Tuesday, April 1, 2008

Why not record all of it?

There is of course an impulse to archive the Internet. Considerations of archiving something so shifty and gelatinous are an intriguing access point to questions of what the nature of the Internet really is. The Internet is at once epistemological and presentational, object and tool of observation. If we ignore the more communicative side of the Internet, being altogether too private to survey voyeuristically, and take only the World Wide Web into consideration, we find that it still impossibly avoids capture. As Ernst theorizes in “Dis/continuities”, to archive the Internet is to create an archive of archives, a new dimension of mastery over information. A successful attempt would, in other words, allow users not only to access data but to access points of access to data in time in order to achieve not only a retrieval of said data/information/mp3, but an understanding of how the data would be reached at some point, a context that is different.
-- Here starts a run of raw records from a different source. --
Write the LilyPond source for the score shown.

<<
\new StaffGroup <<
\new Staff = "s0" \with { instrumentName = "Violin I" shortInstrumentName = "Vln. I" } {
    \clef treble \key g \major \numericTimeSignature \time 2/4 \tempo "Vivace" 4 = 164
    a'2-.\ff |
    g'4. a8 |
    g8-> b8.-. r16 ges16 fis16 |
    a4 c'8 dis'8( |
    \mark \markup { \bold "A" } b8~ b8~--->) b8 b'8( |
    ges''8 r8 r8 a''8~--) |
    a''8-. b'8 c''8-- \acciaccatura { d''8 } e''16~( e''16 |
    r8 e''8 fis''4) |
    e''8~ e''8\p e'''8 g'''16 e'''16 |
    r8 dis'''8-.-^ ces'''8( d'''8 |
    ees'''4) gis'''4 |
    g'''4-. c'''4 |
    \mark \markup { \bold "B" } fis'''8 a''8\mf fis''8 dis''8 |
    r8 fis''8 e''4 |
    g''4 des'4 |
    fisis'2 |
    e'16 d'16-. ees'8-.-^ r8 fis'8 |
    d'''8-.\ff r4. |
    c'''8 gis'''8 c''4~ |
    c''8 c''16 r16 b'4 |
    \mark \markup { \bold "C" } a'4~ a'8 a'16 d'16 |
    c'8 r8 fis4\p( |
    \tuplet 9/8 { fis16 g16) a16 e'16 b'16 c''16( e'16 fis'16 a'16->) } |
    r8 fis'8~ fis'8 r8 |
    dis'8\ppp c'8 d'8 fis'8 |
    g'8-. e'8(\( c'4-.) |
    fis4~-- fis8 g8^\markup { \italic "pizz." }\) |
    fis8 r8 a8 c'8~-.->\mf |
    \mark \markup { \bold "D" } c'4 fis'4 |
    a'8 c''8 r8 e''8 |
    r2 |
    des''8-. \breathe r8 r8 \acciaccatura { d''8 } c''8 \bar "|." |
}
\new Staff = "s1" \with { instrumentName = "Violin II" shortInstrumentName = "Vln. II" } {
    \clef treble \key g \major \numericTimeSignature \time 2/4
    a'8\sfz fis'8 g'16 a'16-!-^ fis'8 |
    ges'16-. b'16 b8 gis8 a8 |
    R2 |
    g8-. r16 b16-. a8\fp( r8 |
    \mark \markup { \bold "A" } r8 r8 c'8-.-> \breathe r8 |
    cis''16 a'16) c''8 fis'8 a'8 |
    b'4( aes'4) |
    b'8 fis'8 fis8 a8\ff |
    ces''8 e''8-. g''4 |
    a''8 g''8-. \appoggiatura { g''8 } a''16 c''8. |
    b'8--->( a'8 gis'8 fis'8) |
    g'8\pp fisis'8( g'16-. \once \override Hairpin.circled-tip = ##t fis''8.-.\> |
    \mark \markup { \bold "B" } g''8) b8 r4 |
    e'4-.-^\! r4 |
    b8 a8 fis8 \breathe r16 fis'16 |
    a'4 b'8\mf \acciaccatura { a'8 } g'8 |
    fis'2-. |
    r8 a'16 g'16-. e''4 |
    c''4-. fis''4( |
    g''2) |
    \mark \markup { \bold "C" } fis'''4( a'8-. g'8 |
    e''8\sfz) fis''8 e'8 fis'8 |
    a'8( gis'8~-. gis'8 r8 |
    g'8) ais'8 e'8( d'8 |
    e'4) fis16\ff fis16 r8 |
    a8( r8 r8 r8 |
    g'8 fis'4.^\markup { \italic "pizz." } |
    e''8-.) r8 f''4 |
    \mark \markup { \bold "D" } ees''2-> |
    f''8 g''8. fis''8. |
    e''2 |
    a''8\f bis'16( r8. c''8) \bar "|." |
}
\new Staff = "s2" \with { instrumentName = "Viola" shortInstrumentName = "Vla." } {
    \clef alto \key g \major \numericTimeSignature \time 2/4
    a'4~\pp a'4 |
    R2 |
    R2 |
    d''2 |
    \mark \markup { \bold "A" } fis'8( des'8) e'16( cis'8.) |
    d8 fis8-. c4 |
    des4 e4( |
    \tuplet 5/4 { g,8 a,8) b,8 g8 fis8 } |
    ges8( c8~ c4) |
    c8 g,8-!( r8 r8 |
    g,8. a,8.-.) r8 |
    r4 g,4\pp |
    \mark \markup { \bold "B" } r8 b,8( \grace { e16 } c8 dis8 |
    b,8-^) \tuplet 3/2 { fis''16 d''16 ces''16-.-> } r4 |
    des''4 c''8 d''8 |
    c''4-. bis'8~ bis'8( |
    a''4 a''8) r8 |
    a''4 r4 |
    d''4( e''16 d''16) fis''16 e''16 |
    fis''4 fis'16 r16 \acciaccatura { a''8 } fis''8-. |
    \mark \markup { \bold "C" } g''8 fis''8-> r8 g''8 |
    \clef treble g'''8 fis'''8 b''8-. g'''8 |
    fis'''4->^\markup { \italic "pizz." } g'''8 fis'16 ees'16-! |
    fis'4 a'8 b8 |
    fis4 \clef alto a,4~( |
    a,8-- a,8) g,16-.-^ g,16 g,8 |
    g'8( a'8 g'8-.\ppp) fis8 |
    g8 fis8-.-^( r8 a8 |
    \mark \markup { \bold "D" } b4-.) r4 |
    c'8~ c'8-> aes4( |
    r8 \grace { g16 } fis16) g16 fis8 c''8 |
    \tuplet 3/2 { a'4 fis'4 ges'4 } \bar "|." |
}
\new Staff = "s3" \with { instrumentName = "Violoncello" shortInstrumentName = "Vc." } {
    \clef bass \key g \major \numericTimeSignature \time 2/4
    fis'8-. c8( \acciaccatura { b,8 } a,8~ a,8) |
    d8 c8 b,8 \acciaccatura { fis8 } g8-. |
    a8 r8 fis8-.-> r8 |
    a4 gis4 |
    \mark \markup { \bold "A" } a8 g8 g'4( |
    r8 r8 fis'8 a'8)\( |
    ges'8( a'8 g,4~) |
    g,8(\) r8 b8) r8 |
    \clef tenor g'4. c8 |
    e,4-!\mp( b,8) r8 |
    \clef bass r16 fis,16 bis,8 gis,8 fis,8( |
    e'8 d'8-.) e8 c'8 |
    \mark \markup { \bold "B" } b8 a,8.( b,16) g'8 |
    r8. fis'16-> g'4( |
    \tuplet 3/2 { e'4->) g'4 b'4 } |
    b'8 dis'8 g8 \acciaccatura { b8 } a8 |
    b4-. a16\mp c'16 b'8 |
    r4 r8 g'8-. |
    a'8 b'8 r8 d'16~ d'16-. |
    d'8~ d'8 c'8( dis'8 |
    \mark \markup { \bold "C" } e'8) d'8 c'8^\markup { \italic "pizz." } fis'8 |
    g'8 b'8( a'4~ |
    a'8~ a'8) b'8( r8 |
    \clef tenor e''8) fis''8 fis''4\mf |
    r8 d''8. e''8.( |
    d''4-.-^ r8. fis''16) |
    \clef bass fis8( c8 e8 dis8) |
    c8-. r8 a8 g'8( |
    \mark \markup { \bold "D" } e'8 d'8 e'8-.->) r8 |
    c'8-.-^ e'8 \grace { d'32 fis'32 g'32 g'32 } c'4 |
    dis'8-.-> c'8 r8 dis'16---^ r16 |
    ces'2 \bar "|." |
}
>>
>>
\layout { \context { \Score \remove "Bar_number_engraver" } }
Yes, the Web is contextual. This presents as many complications as it does possibilities. Context can only be simulated to a certain extent, perhaps never perfectly. Furthermore, as Ernst points out, archives are as much concerned with what is not included as they are with what is included. Beyond this, the Internet is not a static entity, it exists not as some collection of discrete objects fixed in time, but as a continuous series of Interactions between users, cultures, businesses. Entities of every scale and sort colliding endlessly, producing content, removing content: this is what must be recorded. This endless dance naturally defies archiving. It is not a record or a thing but a living act. Media Archaeologists can hope to do little more than photographers snapping shots of marathon runners as the fly by. The context is lost, the data trash (as Ernst posits) ripe with the discarded significance of ephemeral transactions.

On the other hand, the Web invites archiving. It is easy to save, capture, and reproduce. The ideal archive would allow users to tap into a comprehensive “Internet” of some given time and from some given place. You might ask: “What about that Wayback Machine? Doesn’t that do that?” The machine is useful, but it fails to provide an accurate experience; it fails to provide the context. The tool paints a grim picture of the Web past, a desolate textual jungle scarred by broken links and missing content, doors that lead nowhere, and windows that look onto nothing. The basic tool bar of a Web Archive should not ask the user “what page would you like to view at different points in time,” but “at what time would you like to view the entire Web as it was.” Unfortunately, when technology makes it possible for such an archive to be created, it will change the way people relate to the web. When the history of the web is laid bare for all to see, what use will it be to keep pages updated, or to keep them free of errors. The creation of web objects will become less organic and exposed and far more secretive and instantaneous. No one will ever be forgiven for their web mistakes.